◆ Testo da leggere
_ _ _ _ _

Questa sua personalità, misuratasi sulla
cancredine dei muri, nei bui androni dei palazzi patrizi,
mantenne anche esulando dall'argomento e dal pensiero
assillante di quegli anni, verso il passato romano o
correndo in groppa alla fantasia per le vie dell'infinito.
L'Egloga e i Cipressi di Villa Massimo con
i quali tornava alla Roma amata in compagnia degli amici
dell'
In arte libertas, in compagnia di d'Annunzio e di
Conti, fra il sensualismo di Gabriele ed il casto estetismo
di Angelo, valgono come intonazione veneziana, il quadro
assurdo ma suggestivo e potente, che venne molto tempo
appresso del Ritorno della terna in grembo alla madre
terra e i vari tentativi del
Fontego dei Turchi. La sua maniera era stabilita. A
quella maniera appartengono le cose migliori della sua
guardinga produzione, che negli ultimi anni forse per una
minore reazione dell'artista alle tendenze altrui ed alla
tirannia della evoluzione del tempo andò smarrendosi in una
inavvertita disintegrazione di toni crudi, e di masse
incerte; finché la fonte si stancò e si inaridì.

_ _ _ _ _

◆ Materiale
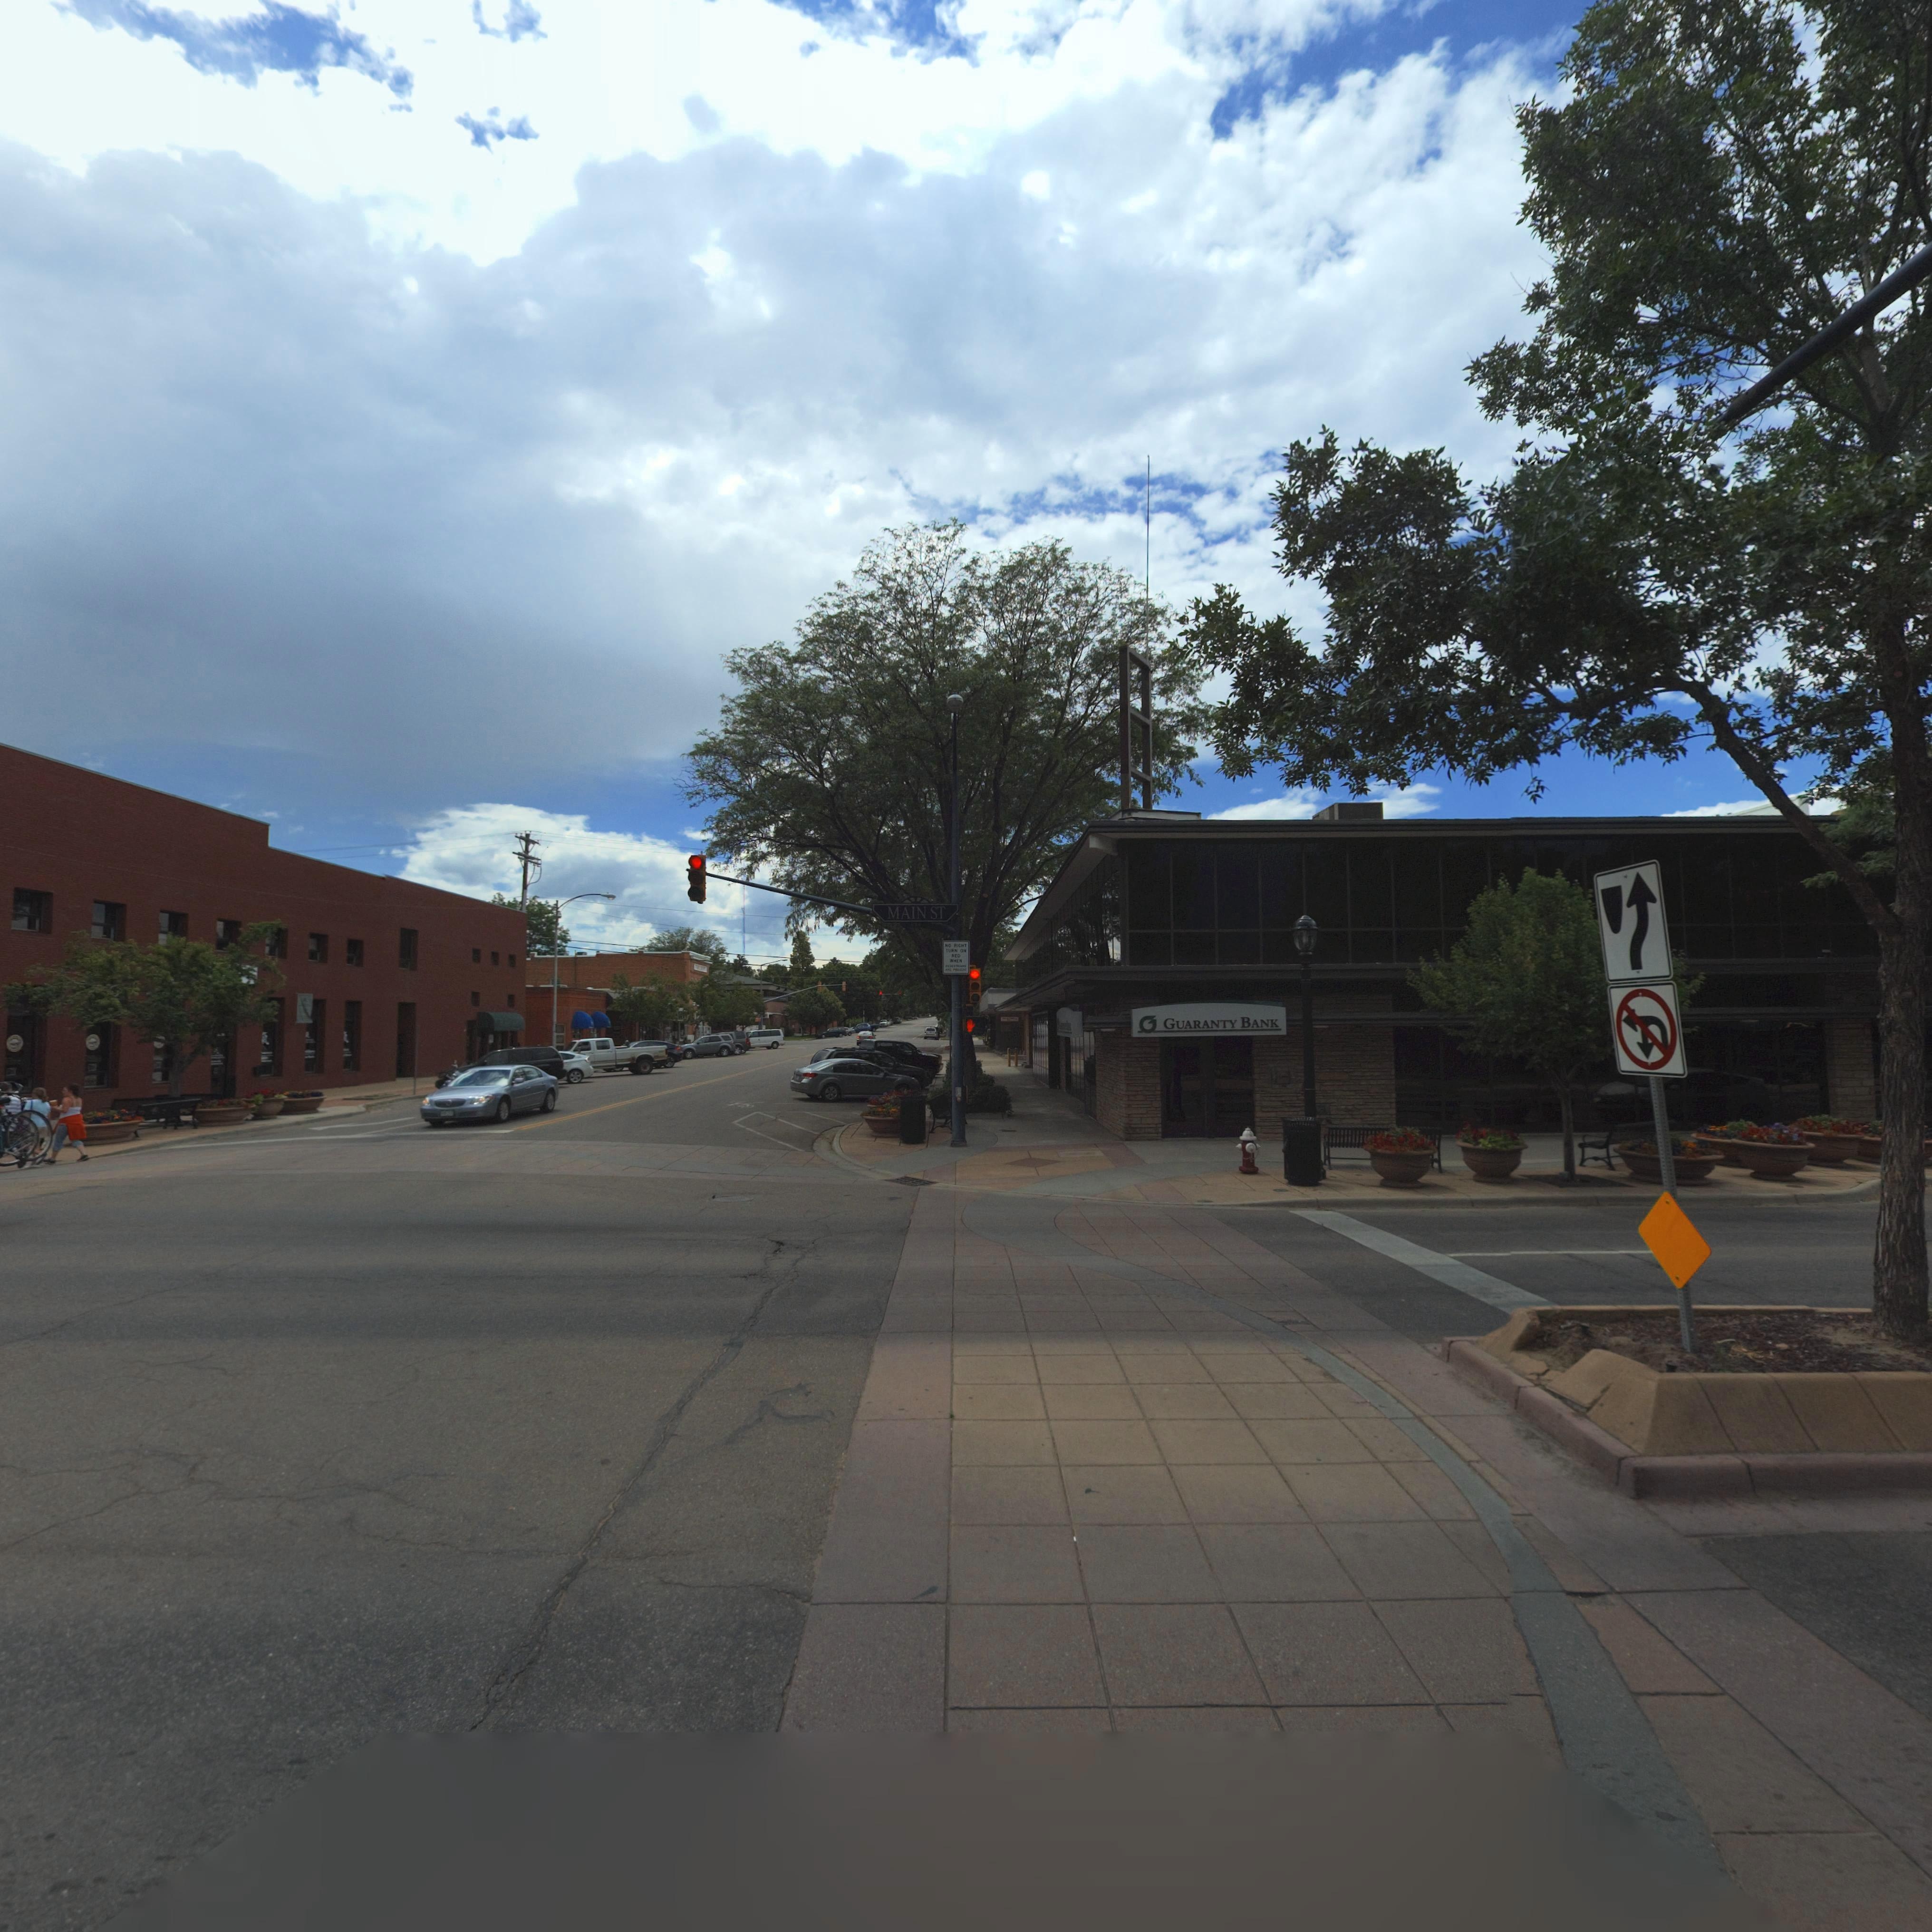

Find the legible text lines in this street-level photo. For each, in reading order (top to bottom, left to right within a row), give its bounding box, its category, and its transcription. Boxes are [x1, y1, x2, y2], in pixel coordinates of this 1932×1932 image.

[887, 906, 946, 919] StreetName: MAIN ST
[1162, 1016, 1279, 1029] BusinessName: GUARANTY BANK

_ _ _ _ _

◆ Consegna
Nel testo da leggere, che cosa accadde alla fine alla fonte? Il materiale qui non ha alcun ruolo.

◆ Risposta
La fonte si stancò e si inaridì.